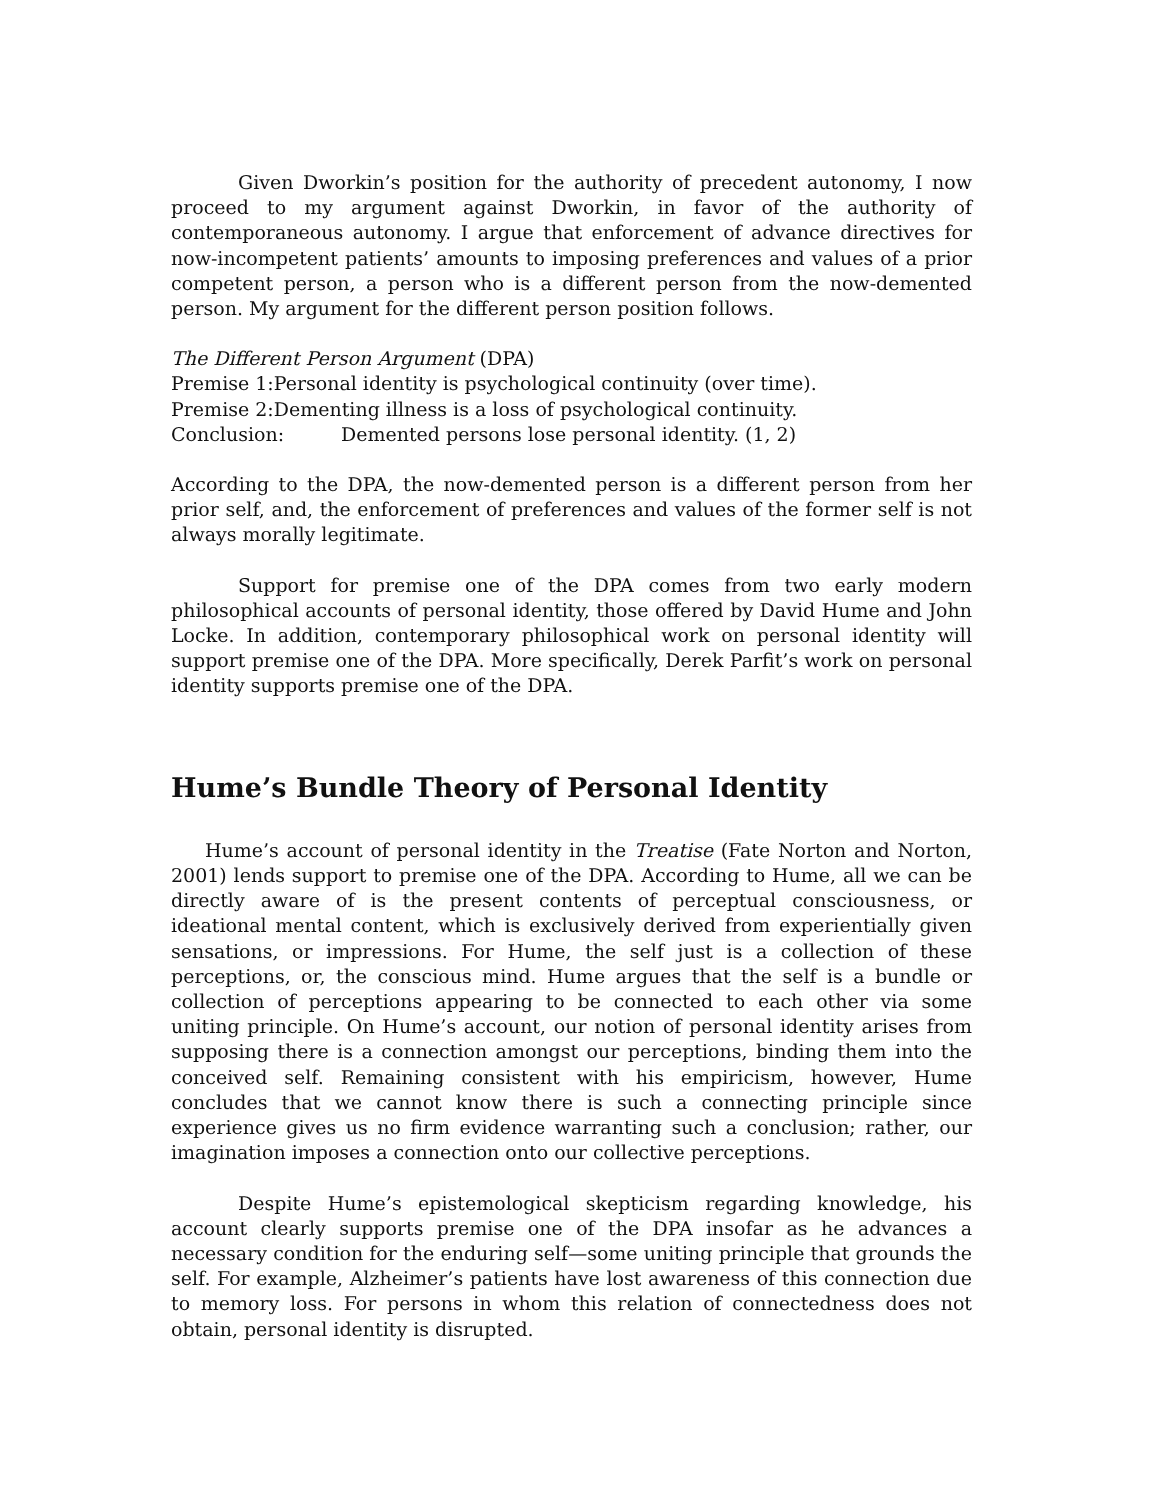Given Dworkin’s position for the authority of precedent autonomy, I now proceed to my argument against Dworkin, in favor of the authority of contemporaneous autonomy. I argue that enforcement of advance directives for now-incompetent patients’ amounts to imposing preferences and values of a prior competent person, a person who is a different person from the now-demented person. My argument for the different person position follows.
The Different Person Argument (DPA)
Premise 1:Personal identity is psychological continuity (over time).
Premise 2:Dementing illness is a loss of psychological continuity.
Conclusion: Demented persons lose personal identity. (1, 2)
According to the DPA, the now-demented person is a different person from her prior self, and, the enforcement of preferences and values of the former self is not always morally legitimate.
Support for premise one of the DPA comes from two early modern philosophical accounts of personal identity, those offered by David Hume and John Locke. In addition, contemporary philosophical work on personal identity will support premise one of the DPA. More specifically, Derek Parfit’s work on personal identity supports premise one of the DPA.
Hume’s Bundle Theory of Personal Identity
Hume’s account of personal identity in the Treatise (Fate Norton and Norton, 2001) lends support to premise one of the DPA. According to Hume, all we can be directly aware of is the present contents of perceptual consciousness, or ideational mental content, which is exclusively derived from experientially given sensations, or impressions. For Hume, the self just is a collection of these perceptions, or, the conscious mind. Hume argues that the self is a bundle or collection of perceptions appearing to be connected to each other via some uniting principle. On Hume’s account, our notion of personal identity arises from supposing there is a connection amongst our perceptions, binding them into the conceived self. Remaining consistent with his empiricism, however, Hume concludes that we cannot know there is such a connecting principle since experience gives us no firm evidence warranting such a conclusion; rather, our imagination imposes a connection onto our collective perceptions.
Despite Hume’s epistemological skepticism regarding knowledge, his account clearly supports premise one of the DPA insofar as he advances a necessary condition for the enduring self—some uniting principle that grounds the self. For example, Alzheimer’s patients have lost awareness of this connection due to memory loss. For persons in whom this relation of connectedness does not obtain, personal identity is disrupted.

____________________

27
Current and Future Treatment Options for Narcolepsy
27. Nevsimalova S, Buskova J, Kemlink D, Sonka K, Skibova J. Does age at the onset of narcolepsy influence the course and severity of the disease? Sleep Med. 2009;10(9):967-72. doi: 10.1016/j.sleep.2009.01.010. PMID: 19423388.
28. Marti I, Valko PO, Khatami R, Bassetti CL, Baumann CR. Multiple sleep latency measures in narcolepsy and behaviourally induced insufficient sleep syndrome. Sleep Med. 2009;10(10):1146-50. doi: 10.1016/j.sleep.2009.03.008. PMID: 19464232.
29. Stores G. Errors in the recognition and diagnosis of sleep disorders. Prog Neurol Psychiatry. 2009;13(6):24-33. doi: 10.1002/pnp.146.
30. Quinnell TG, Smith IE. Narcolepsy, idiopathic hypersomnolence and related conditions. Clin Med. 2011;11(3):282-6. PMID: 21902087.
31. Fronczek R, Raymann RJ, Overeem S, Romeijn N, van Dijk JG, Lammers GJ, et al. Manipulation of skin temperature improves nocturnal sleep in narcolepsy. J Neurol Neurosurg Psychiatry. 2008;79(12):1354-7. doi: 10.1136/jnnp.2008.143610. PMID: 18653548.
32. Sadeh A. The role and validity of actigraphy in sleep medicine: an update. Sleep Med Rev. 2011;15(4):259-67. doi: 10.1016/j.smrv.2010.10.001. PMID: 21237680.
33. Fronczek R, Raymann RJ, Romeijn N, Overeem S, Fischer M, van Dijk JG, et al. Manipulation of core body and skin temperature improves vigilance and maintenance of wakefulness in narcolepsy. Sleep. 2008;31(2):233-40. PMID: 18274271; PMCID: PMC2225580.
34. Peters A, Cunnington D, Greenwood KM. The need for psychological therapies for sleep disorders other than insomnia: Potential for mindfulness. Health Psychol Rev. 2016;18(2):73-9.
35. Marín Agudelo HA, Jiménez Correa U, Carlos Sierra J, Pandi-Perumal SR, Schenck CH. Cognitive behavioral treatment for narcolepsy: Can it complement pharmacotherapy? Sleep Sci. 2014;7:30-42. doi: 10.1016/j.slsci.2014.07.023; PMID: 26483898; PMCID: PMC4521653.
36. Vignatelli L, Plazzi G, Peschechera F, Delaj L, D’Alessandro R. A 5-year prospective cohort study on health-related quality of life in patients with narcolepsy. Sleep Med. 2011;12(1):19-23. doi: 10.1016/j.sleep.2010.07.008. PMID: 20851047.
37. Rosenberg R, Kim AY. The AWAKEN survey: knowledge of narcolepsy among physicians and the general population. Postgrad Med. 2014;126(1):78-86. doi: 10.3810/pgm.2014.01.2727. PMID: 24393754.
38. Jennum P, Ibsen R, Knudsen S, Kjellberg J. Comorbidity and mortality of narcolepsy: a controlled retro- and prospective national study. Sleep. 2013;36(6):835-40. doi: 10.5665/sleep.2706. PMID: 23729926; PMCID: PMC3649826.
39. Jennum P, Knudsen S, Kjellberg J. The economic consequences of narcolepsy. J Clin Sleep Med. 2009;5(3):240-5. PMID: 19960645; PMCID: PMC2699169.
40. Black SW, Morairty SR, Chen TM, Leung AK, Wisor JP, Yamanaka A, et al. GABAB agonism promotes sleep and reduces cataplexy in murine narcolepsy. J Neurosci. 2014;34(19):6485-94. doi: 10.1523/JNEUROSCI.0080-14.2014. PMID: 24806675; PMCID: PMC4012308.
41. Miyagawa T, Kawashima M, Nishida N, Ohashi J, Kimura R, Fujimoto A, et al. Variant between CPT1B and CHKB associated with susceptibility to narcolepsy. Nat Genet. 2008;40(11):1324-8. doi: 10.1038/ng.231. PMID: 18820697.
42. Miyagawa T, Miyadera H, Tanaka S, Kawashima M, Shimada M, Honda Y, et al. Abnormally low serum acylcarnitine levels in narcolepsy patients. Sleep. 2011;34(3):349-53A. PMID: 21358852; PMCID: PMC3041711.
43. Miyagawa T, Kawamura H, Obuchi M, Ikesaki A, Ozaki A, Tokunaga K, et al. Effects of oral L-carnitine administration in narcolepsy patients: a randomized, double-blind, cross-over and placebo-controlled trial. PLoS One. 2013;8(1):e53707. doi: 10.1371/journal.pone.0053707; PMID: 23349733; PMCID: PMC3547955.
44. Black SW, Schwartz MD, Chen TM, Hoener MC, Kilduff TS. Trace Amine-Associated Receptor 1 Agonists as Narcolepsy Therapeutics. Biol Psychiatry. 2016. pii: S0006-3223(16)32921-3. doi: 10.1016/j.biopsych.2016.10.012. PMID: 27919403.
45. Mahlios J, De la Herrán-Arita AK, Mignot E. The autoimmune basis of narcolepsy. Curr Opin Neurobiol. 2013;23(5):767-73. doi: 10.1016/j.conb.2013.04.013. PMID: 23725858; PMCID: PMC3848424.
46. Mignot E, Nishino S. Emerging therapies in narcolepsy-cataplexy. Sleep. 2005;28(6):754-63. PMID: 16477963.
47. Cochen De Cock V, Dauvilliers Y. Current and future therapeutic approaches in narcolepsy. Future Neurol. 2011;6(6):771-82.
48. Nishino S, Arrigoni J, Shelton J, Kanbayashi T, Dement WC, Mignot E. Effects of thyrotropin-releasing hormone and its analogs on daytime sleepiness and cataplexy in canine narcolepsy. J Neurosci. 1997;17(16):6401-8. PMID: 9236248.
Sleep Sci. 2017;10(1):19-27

____________________

== REQUIRED WORK ==
Exactly one number is the answer: how many lines of the entries contain the string "continuity".

== RESPONSE AREA ==
2